New Jersey Court Declines to Impose Liability on A Condominium Association for a Slip and Fall on Interior Sidewalk

New Jersey Court Declines to Impose Liability on A Condominium Association for a Slip and Fall on Interior Sidewalk

banana peel on the floorAfter muddling through multiple snowstorms this winter, this article is particularly appropriate to compose on a snow day!

In a recent decision, the Appellate Division declined to impose liability on a condominium association for a plaintiff’s slip and fall that occurred on an interior sidewalk within the community property.

New Jersey imposes a duty on commercial property owners to maintain sidewalks adjacent to their business property, in “reasonably good condition” and imposes liability when the failure to do so results in injury to a pedestrian.  Stewart v. 104 Wallace Street, Inc., 87 N.J. 146 (1981).

Recently, in Qian v.
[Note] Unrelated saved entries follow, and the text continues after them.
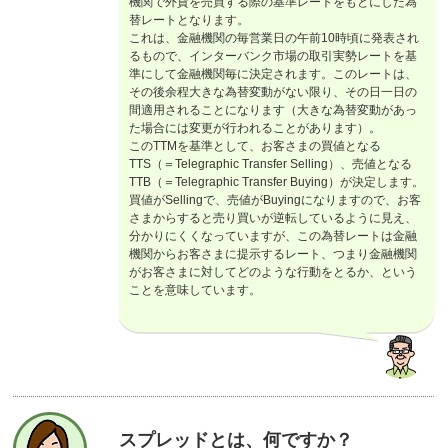
機関で外貨を売買する際の基準レートをもとにした為
替レートとなります。
これは、金融機関の毎営業日の午前10時頃に発表され
るもので、インターバンク市場の取引実勢レートを基
準にして金融機関毎に決定されます。このレートは、
その後余程大きな為替変動がない限り、その日一日の
間適用されることになります（大きな為替変動があっ
た場合には変更が行われることがあります）。
このTTMを基準として、お客さまの買値となる
TTS（＝Telegraphic Transfer Selling）、売値となる
TTB（＝Telegraphic Transfer Buying）が決定します。
買値がSellingで、売値がBuyingになりますので、お客
さまからすると売り買いが逆転しているように見え、
分かりにくくなっていますが、この為替レートは金融
機関からお客さまに提示するレート、つまり金融機関
がお客さまに対してどのような行動をとるか、という
ことを意味しています。
スプレッドとは、何ですか？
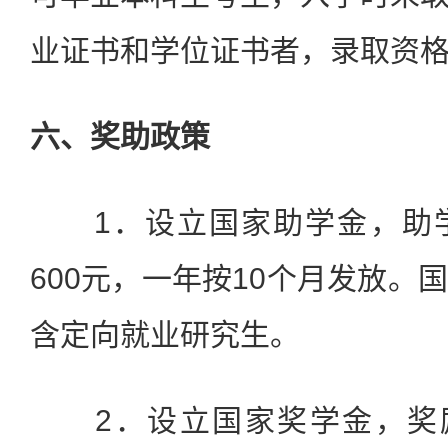
业证书和学位证书者，录取资
六、奖助政策
1．设立国家助学金，助学
600元，一年按10个月发放。
含定向就业研究生。
2．设立国家奖学金，奖励金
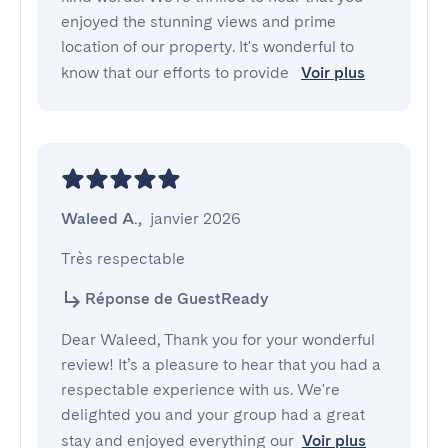
enjoyed the stunning views and prime
location of our property. It's wonderful to
know that our efforts to provide
Voir plus
Waleed A.
,
janvier 2026
Très respectable
Réponse de GuestReady
Dear Waleed, Thank you for your wonderful
review! It’s a pleasure to hear that you had a
respectable experience with us. We're
delighted you and your group had a great
stay and enjoyed everything our
Voir plus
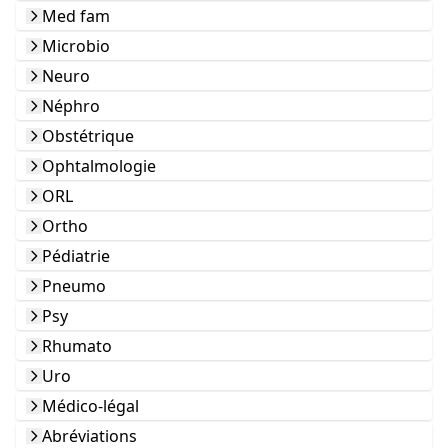
Med fam
Microbio
Neuro
Néphro
Obstétrique
Ophtalmologie
ORL
Ortho
Pédiatrie
Pneumo
Psy
Rhumato
Uro
Médico-légal
Abréviations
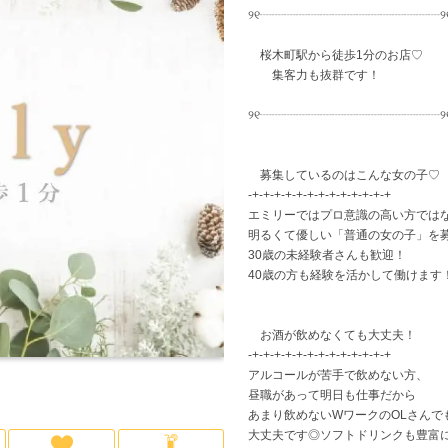
୨୧┈┈┈┈┈┈┈┈┈┈┈┈┈┈┈୨
神奈川県
高級店
(6)
(5)
横浜
少人数のお店
(1)
(1)
寮
桜木町駅から徒歩1分のお店♡
集客力も抜群です！
平
୨୧┈┈┈┈┈┈┈┈┈┈┈┈┈┈┈୨
大宮
(1)
越谷・草加
(2)
募集しているのはこんな女の子♡
-+-+-+-+-+-+-+-+-+-+-+-+-+
エミリーではプロ意識の高い方では
船橋・市川・津田沼
(3)
千
明るくて優しい「普通の女の子」を募
30歳の未経験者さんも歓迎！
40歳の方も経験を活かして働けます
お酒が飲めなくても大丈夫！
-+-+-+-+-+-+-+-+-+-+-+-+-+
アルコールが苦手で飲めない方、
昼職があって明日も仕事だから
あまり飲めないWワークのOLさんで
大丈夫です◎ソフトドリンクも豊富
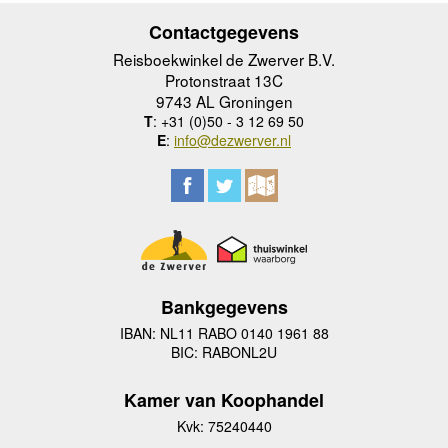
Contactgegevens
Reisboekwinkel de Zwerver B.V.
Protonstraat 13C
9743 AL Groningen
T
: +31 (0)50 - 3 12 69 50
E
:
info@dezwerver.nl
Bankgegevens
IBAN: NL11 RABO 0140 1961 88
BIC: RABONL2U
Kamer van Koophandel
Kvk: 75240440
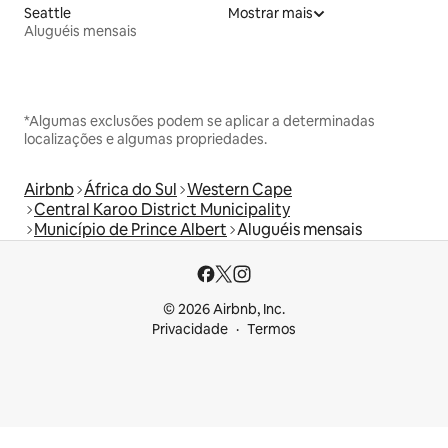
Seattle
Mostrar mais
Aluguéis mensais
*Algumas exclusões podem se aplicar a determinadas
localizações e algumas propriedades.
Airbnb
África do Sul
Western Cape
Central Karoo District Municipality
Município de Prince Albert
Aluguéis mensais
© 2026 Airbnb, Inc.
Privacidade
Termos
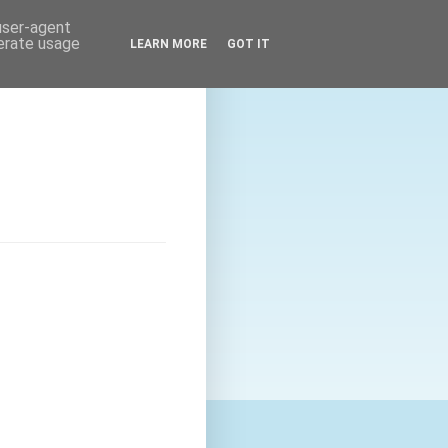
 user-agent
nerate usage
LEARN MORE
GOT IT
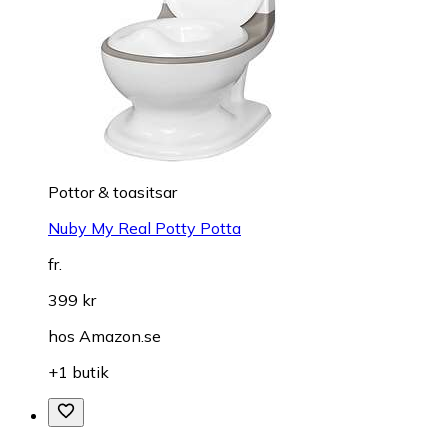
Pottor & toasitsar
Nuby My Real Potty Potta
fr.
399 kr
hos
Amazon.se
+1 butik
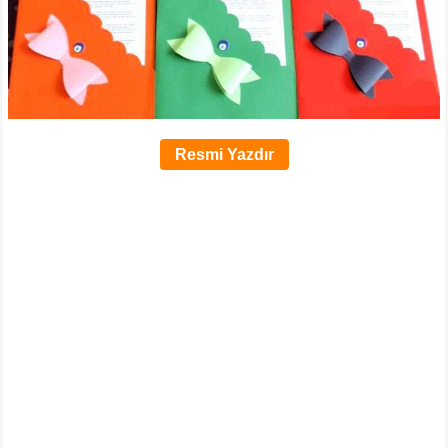
Resmi Yazdır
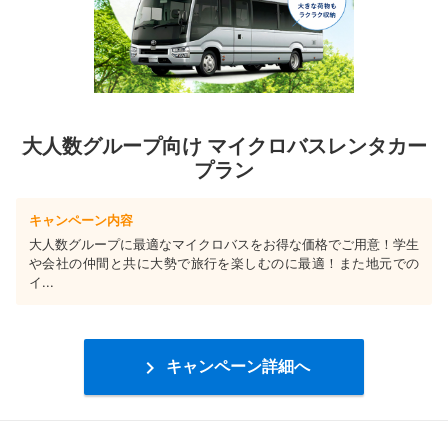
大人数グループ向け マイクロバスレンタカー
プラン
キャンペーン内容
大人数グループに最適なマイクロバスをお得な価格でご用意！学生
や会社の仲間と共に大勢で旅行を楽しむのに最適！また地元での
イ...

キャンペーン詳細へ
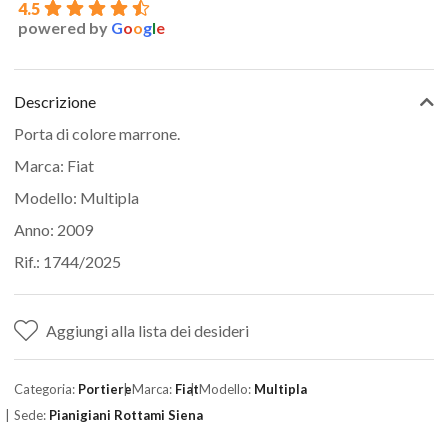
4.5
powered by
G
o
o
g
l
e
Descrizione
Porta di colore marrone.
Marca: Fiat
Modello: Multipla
Anno: 2009
Rif.: 1744/2025
Aggiungi alla lista dei desideri
Categoria:
Portiere
Marca:
Fiat
Modello:
Multipla
Sede:
Pianigiani Rottami Siena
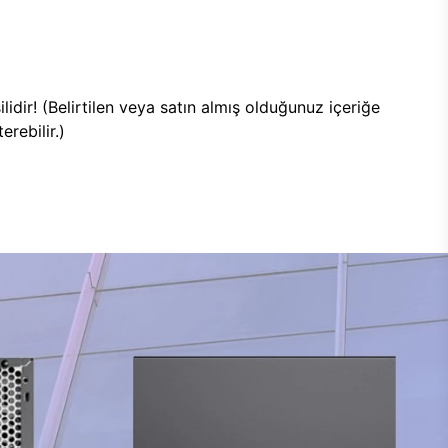
lidir! (Belirtilen veya satın almış olduğunuz içeriğe
rebilir.)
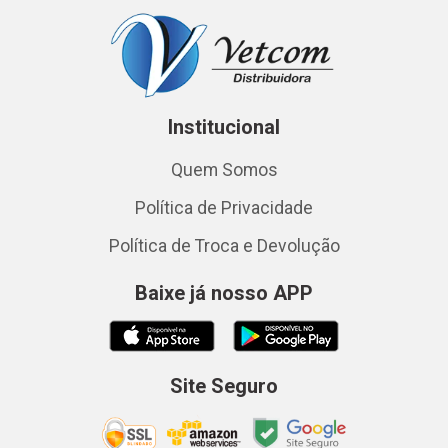
Institucional
Quem Somos
Política de Privacidade
Política de Troca e Devolução
Baixe já nosso APP
Site Seguro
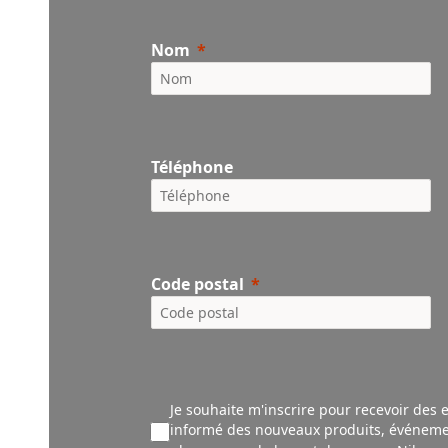
Nom
Téléphone
Code postal
Je souhaite m'inscrire pour recevoir des 
informé des nouveaux produ
its,
événeme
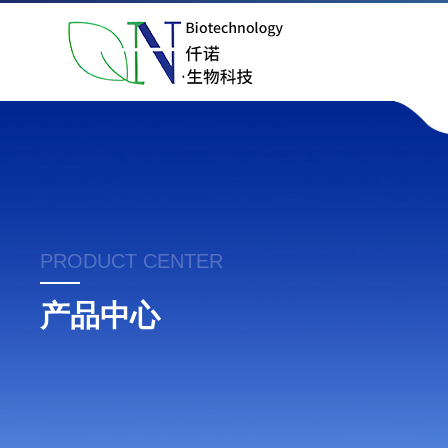
PRODUCT CENTER
产品中心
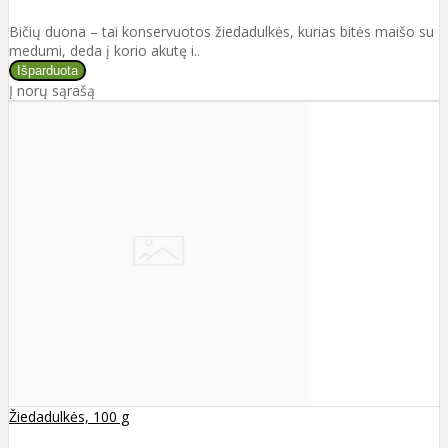
Bičių duona – tai konservuotos žiedadulkės, kurias bitės maišo su
medumi, deda į korio akutę i..
Į norų sąrašą
Žiedadulkės, 100 g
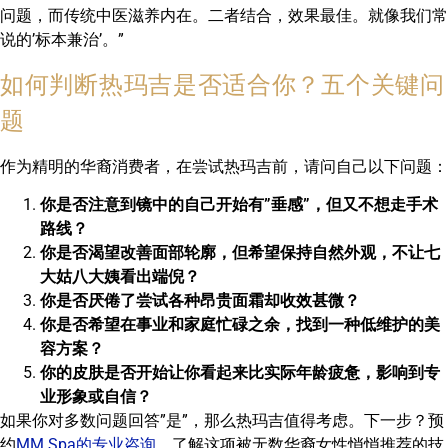
问题，而传统中医滋养内在。二者结合，效果最佳。就像我们常
说的’标本兼治’。”
如何判断热玛吉是否适合你？五个关键问
题
作为精明的华裔消费者，在尝试热玛吉前，请问自己以下问题：
你是否注意到镜中的自己开始有”垂感”，但又不想走手术
路线？
你是否渴望改善面部轮廓，但希望保持自然外观，不让七
大姑八大姨看出端倪？
你是否厌倦了尝试各种昂贵面霜却收效甚微？
你是否希望在事业和家庭忙碌之余，找到一种低维护的美
容方案？
你的皮肤是否开始让你看起来比实际年龄疲惫，影响到专
业形象或自信？
如果你对多数问题回答”是”，那么热玛吉值得考虑。下一步？预
约
MM Spa的专业咨询
，了解这项被无数华裔女性悄悄推荐的技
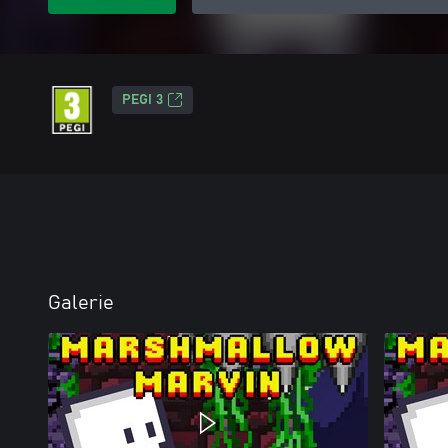
PEGI 3
Galerie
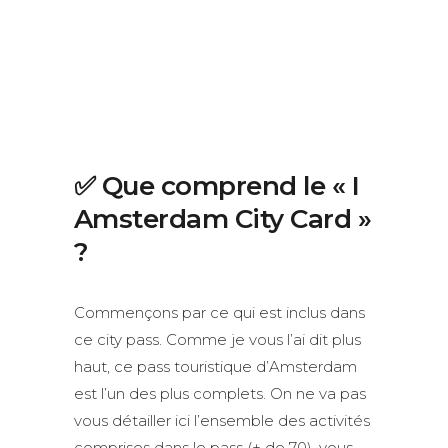
✅ Que comprend le « I
Amsterdam City Card »
?
Commençons par ce qui est inclus dans
ce city pass. Comme je vous l’ai dit plus
haut, ce pass touristique d’Amsterdam
est l’un des plus complets. On ne va pas
vous détailler ici l’ensemble des activités
comprises dans le pass (+ de 70), vous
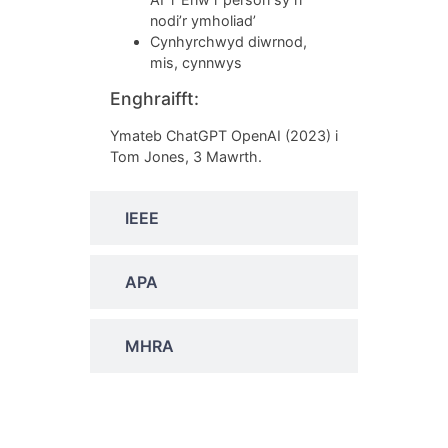
nodi’r ymholiad’
Cynhyrchwyd diwrnod,
mis, cynnwys
Enghraifft:
Ymateb ChatGPT OpenAI (2023) i
Tom Jones, 3 Mawrth.
IEEE
APA
MHRA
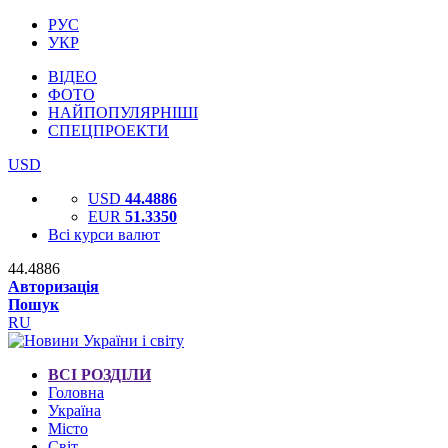
РУС
УКР
ВІДЕО
ФОТО
НАЙПОПУЛЯРНІШІ
СПЕЦПРОЕКТИ
USD
USD
44.4886
EUR
51.3350
Всі курси валют
44.4886
Авторизація
Пошук
RU
ВСІ РОЗДІЛИ
Головна
Україна
Місто
Світ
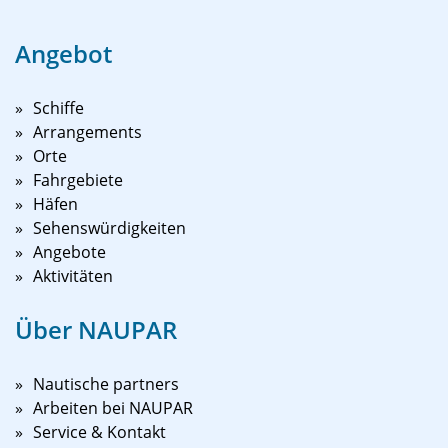
Angebot
Schiffe
Arrangements
Orte
Fahrgebiete
Häfen
Sehenswürdigkeiten
Angebote
Aktivitäten
Über NAUPAR
Nautische partners
Arbeiten bei NAUPAR
Service & Kontakt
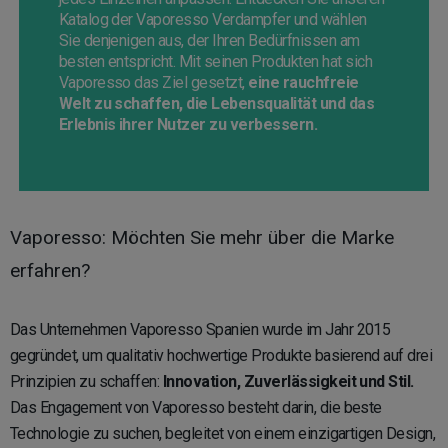
Katalog der Vaporesso Verdampfer und wählen
Sie denjenigen aus, der Ihren Bedürfnissen am
besten entspricht. Mit seinen Produkten hat sich
Vaporesso das Ziel gesetzt,
eine rauchfreie
Welt zu schaffen, die Lebensqualität und das
Erlebnis ihrer Nutzer zu verbessern.
Vaporesso: Möchten Sie mehr über die Marke
erfahren?
Das Unternehmen Vaporesso Spanien wurde im Jahr 2015
gegründet, um qualitativ hochwertige Produkte basierend auf drei
Prinzipien zu schaffen:
Innovation, Zuverlässigkeit und Stil.
Das Engagement von Vaporesso besteht darin, die beste
Technologie zu suchen, begleitet von einem einzigartigen Design,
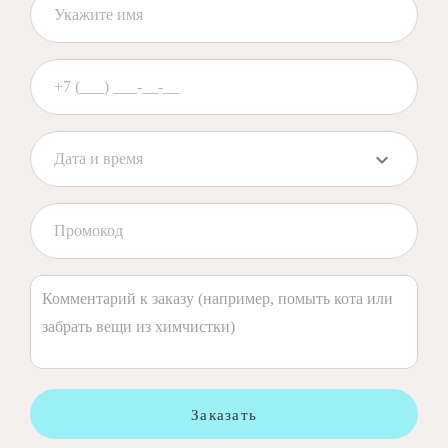
Заказать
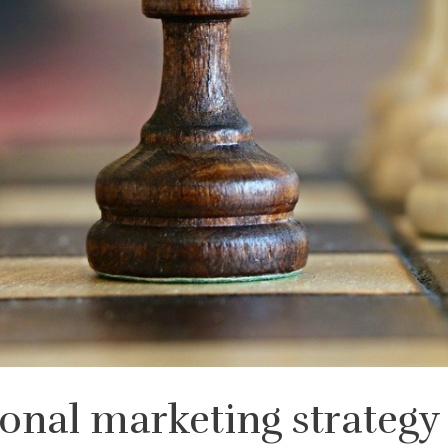
ional marketing strategy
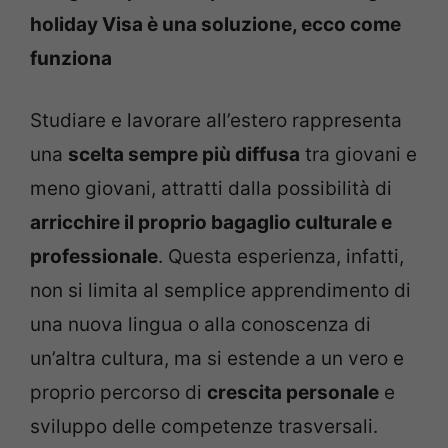
holiday Visa è una soluzione, ecco come
funziona
Studiare e lavorare all’estero rappresenta
una
scelta sempre più diffusa
tra giovani e
meno giovani, attratti dalla possibilità di
arricchire il proprio bagaglio culturale e
professionale
. Questa esperienza, infatti,
non si limita al semplice apprendimento di
una nuova lingua o alla conoscenza di
un’altra cultura, ma si estende a un vero e
proprio percorso di
crescita personale
e
sviluppo delle competenze trasversali.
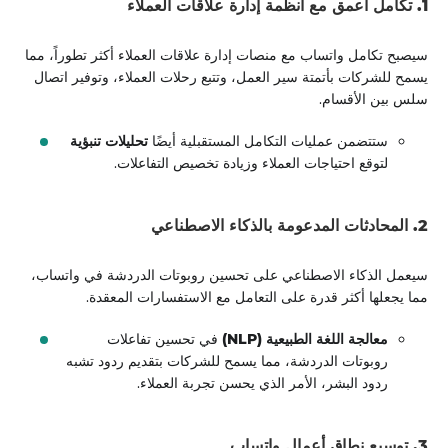
1. تكامل أعمق مع أنظمة إدارة علاقات العملاء
سيصبح تكامل واتساب مع منصات إدارة علاقات العملاء أكثر تطوراً، مما
يسمح للشركات بأتمتة سير العمل، وتتبع رحلات العملاء، وتوفير اتصال
سلس بين الأقسام.
ستتضمن عمليات التكامل المستقبلية أيضًا
تحليلات تنبؤية
لتوقع احتياجات العملاء وزيادة تخصيص التفاعلات.
2. المحادثات المدعومة بالذكاء الاصطناعي
سيعمل الذكاء الاصطناعي على تحسين روبوتات الدردشة في واتساب،
مما يجعلها أكثر قدرة على التعامل مع الاستفسارات المعقدة.
معالجة اللغة الطبيعية (NLP)
في تحسين تفاعلات
روبوتات الدردشة، مما يسمح للشركات بتقديم ردود تشبه
ردود البشر، الأمر الذي يحسن تجربة العملاء.
3. توسيع نطاق أعمال واتساب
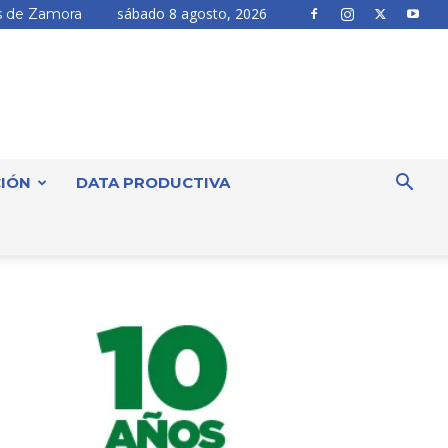
sábado 8 agosto, 2026
 de Zamora
IÓN
DATA PRODUCTIVA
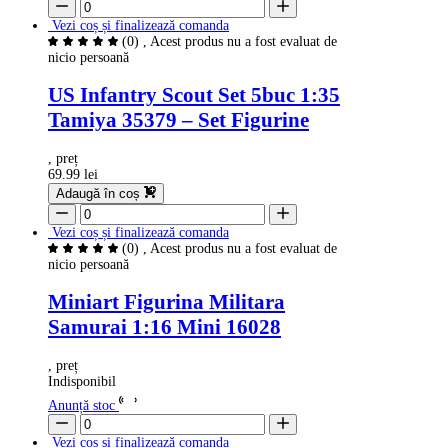
Vezi coș și finalizează comanda
(0)
, Acest produs nu a fost evaluat de
nicio persoană
US Infantry Scout Set 5buc 1:35
Tamiya 35379 – Set Figurine
, preț
69.99 lei
Adaugă în coș
Vezi coș și finalizează comanda
(0)
, Acest produs nu a fost evaluat de
nicio persoană
Miniart Figurina Militara
Samurai 1:16 Mini 16028
, preț
Indisponibil
Anunță stoc
Vezi coș și finalizează comanda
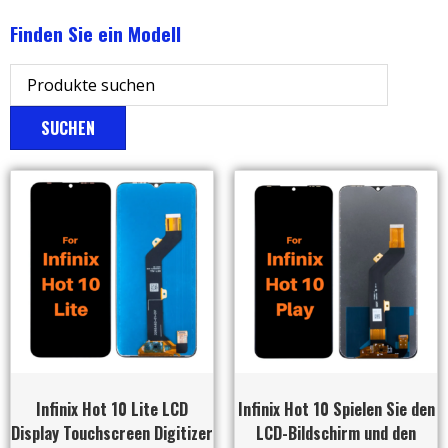
Finden Sie ein Modell
SUCHEN
Infinix Hot 10 Lite LCD
Infinix Hot 10 Spielen Sie den
Display Touchscreen Digitizer
LCD-Bildschirm und den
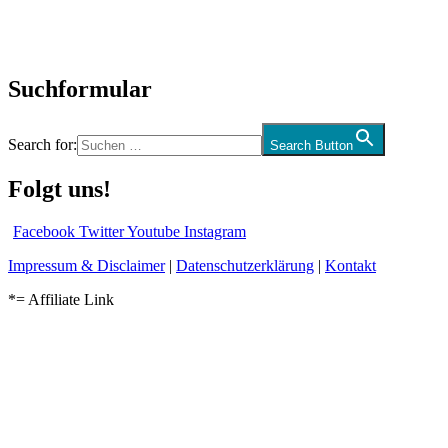
Kolumne
Audio-Interviews
und mehr…
Suchformular
Search for:
Search Button
Folgt uns!
Facebook
Twitter
Youtube
Instagram
Impressum & Disclaimer
|
Datenschutzerklärung
|
Kontakt
*= Affiliate Link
Toll Brothers, Inc. et al., 2014 WL 476306, the Court rejected a plaintiff’s attempt to extend the duty imposed on a commercial property owners to a condominium association.
Traditionally, New Jersey law recognizes that residential property owners have no common law duty to their maintain sidewalks adjacent to streets and roads used by the public.

More specifically, in New Jersey, a condominium complex is recognized as a residential entity and therefore protected from liability due to a slip and fall on its abutting public sidewalk.  Luchejko v. City of Hoboken, 207 N.J. 191 (2011)

In Qian, the plaintiff, aware of and concerned about ice accumulation, slipped and fell on ice on an association interior sidewalk after a walk to the market.

The plaintiff argued that the association by-laws required it to maintain the common elements and the association, in fact, collected maintenance fees in order to do so. The Association had also contracted with a landscape maintenance company to remove snow and ice.

The Court declined to agree with the plaintiff’s assertion that an interior sidewalk in a private community was different from an abutting public sidewalk since all members of the public had access.

Interestingly, in Qian, the Court did acknowledge the factual difference in the location of the fall in the Luchejko case but noted any departure from the commercial/ residential distinctions would need to be addressed by the Supreme Court.